| What is required |
Would you transcribe the records below from the line with "Tabar kaj Sani Lukić. Krom partopreni en la" to the line with "私，不随意透露姓名、住址、工作单位、联系方式等敏", ends included, exactly and with nothing more, leaving the pictures out?

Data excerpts
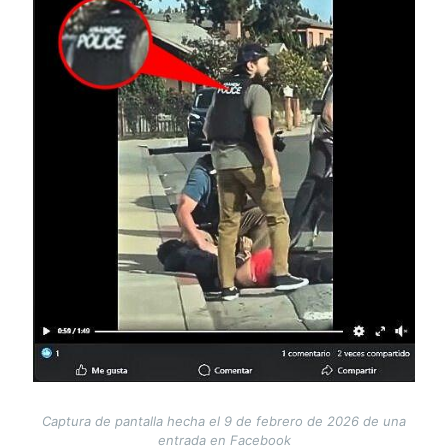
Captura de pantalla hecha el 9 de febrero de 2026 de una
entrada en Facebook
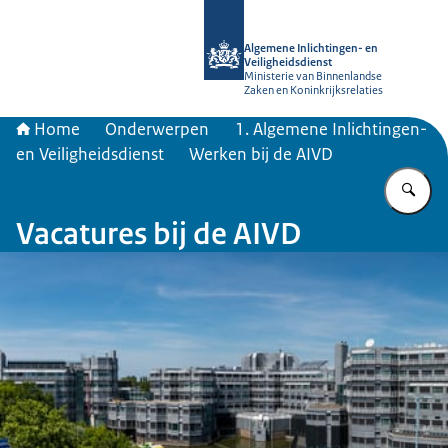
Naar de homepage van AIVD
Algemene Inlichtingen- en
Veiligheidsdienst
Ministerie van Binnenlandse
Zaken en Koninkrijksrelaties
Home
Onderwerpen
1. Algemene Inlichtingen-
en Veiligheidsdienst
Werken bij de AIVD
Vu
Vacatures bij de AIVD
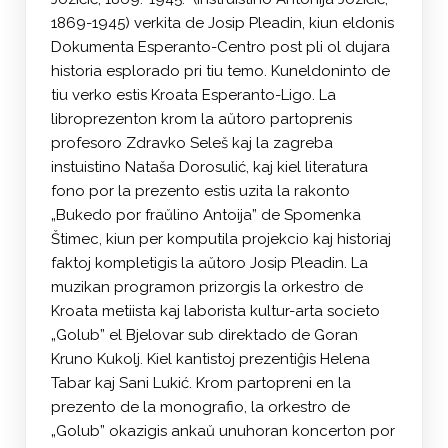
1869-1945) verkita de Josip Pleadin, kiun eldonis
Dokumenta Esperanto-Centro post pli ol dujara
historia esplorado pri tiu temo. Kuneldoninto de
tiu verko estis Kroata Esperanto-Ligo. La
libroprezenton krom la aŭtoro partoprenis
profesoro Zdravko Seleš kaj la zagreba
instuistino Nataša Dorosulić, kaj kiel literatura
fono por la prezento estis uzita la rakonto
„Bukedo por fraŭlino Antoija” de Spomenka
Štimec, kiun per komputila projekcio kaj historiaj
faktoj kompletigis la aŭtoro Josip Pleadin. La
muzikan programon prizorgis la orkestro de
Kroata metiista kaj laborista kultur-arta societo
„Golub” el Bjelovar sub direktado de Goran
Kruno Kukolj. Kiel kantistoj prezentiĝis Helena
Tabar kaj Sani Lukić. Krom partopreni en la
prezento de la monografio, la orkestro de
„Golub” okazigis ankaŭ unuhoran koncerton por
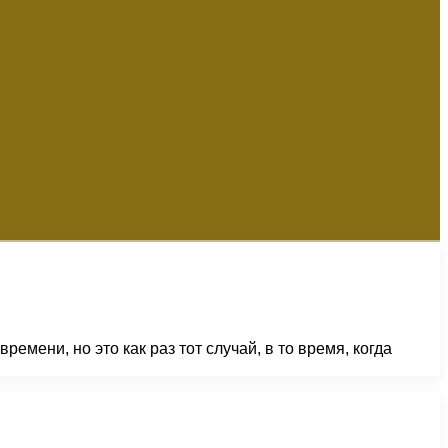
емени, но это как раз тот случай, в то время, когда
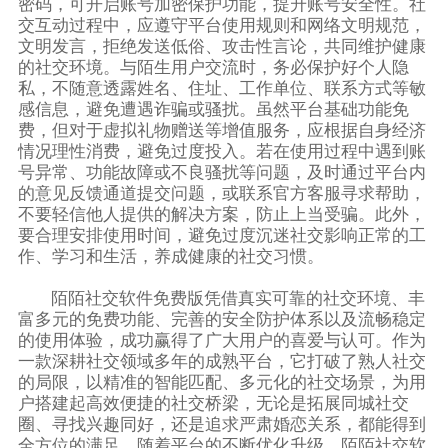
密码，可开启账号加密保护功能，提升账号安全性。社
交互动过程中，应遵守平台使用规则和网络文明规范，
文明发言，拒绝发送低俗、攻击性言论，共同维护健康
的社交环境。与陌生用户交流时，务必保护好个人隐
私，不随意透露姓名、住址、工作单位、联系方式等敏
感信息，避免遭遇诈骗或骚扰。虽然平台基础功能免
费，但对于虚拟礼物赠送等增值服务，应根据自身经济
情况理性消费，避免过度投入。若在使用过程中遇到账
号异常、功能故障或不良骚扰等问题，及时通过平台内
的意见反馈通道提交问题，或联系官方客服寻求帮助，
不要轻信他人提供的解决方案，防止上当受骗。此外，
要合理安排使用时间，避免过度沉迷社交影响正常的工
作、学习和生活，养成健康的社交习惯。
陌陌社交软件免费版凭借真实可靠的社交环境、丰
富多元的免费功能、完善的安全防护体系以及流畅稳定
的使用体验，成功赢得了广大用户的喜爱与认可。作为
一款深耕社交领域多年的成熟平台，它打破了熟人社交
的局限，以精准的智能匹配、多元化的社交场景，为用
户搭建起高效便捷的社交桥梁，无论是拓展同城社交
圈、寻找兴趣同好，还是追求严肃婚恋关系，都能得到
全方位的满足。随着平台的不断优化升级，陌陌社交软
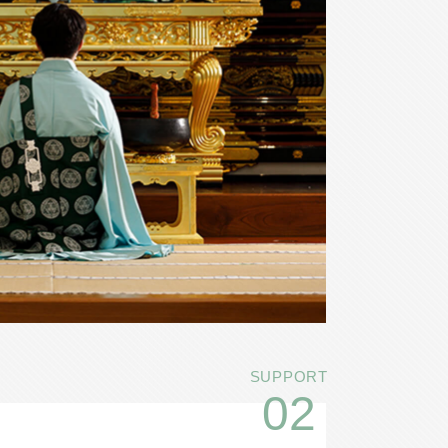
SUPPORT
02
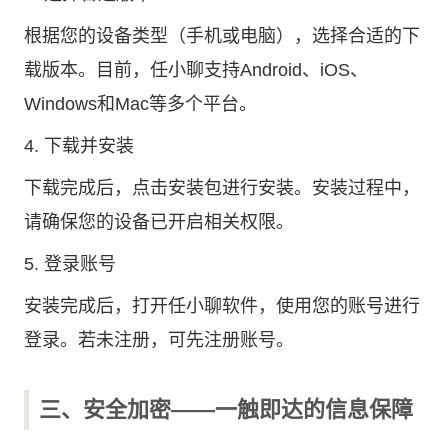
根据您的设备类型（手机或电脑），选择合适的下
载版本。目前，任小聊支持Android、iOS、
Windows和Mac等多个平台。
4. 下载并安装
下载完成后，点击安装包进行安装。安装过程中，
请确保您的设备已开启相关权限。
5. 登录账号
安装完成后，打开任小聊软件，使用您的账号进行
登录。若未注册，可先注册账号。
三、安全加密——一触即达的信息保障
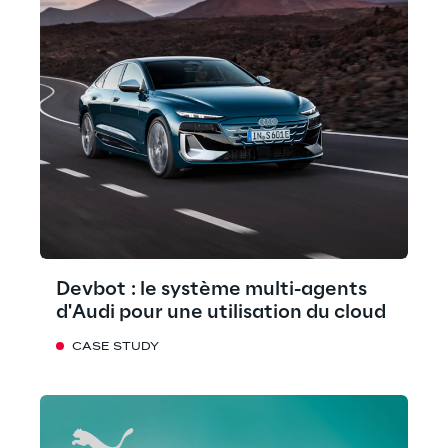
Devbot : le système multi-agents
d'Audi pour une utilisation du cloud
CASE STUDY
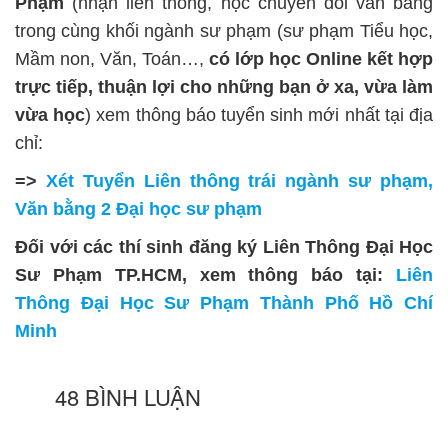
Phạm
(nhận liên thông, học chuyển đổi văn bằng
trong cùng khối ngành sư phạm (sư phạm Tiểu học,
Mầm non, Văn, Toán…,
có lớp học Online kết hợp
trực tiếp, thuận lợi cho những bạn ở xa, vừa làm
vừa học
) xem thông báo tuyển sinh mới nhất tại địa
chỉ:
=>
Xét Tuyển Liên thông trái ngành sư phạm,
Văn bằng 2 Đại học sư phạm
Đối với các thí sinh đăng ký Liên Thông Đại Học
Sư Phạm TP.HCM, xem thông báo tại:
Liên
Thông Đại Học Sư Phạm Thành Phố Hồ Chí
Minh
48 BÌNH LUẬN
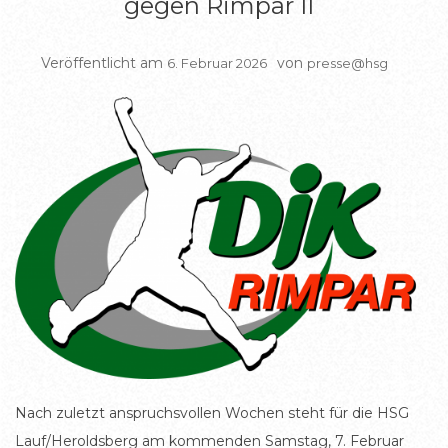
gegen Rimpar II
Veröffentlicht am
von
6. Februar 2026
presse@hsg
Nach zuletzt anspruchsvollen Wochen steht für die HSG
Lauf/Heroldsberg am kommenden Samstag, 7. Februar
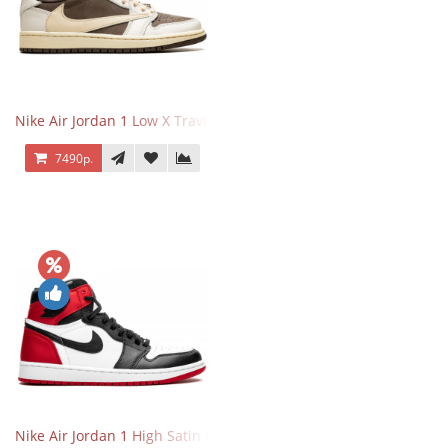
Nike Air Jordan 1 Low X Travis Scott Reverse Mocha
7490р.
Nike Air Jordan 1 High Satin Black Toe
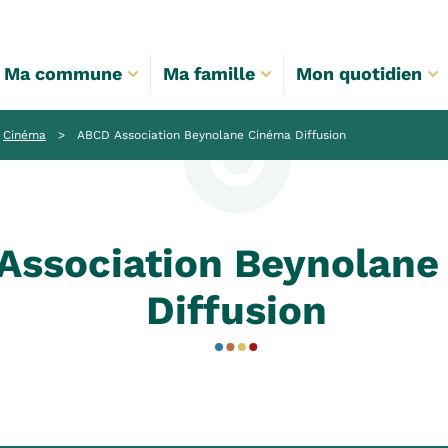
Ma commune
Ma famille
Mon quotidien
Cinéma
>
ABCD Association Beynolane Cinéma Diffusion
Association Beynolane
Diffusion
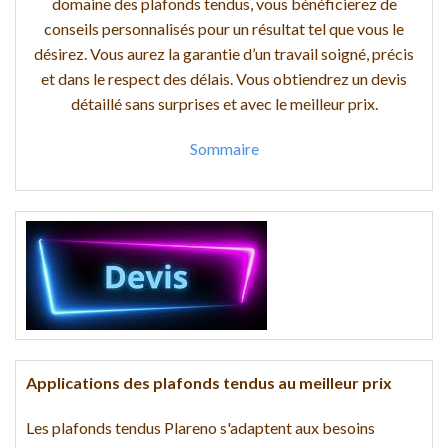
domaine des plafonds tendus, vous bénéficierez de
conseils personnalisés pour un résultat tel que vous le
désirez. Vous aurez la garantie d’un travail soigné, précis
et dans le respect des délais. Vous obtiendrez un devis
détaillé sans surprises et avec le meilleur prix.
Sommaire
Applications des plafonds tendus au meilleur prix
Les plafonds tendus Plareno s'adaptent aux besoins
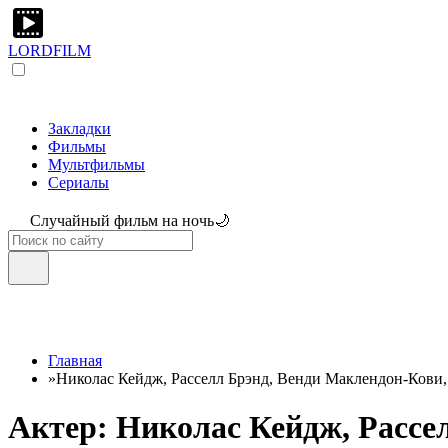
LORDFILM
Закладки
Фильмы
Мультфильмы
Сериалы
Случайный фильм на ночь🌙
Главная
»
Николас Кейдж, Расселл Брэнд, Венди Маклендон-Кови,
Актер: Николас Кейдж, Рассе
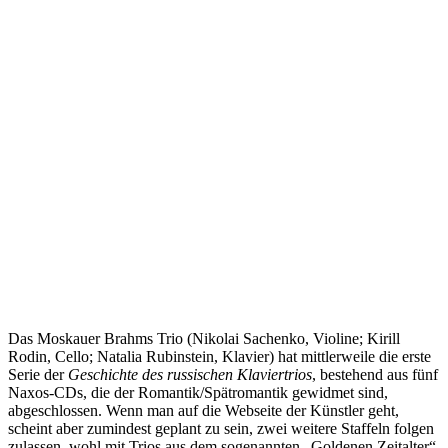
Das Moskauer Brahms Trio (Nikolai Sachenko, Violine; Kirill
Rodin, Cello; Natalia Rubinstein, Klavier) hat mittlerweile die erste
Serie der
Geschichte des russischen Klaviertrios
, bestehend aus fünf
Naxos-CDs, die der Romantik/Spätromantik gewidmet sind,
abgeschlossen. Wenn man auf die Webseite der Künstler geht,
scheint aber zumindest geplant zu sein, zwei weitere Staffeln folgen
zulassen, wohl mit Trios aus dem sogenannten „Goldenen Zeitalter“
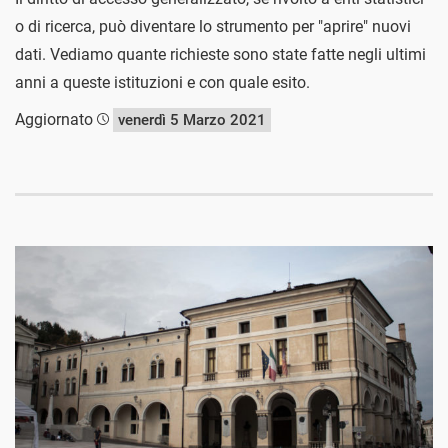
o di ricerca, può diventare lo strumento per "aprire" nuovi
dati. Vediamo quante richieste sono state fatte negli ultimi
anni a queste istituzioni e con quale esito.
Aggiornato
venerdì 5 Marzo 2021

| Response to the exercise |
Tabar kaj Sani Lukić. Krom partopreni en la
prezento de la monografio, la orkestro de
„Golub” okazigis ankaŭ unuhoran koncerton por
емени, но это как раз тот случай, в то время, когда
密码，可开启账号加密保护功能，提升账号安全性。社
交互动过程中，应遵守平台使用规则和网络文明规范，
文明发言，拒绝发送低俗、攻击性言论，共同维护健康
的社交环境。与陌生用户交流时，务必保护好个人隐
私，不随意透露姓名、住址、工作单位、联系方式等敏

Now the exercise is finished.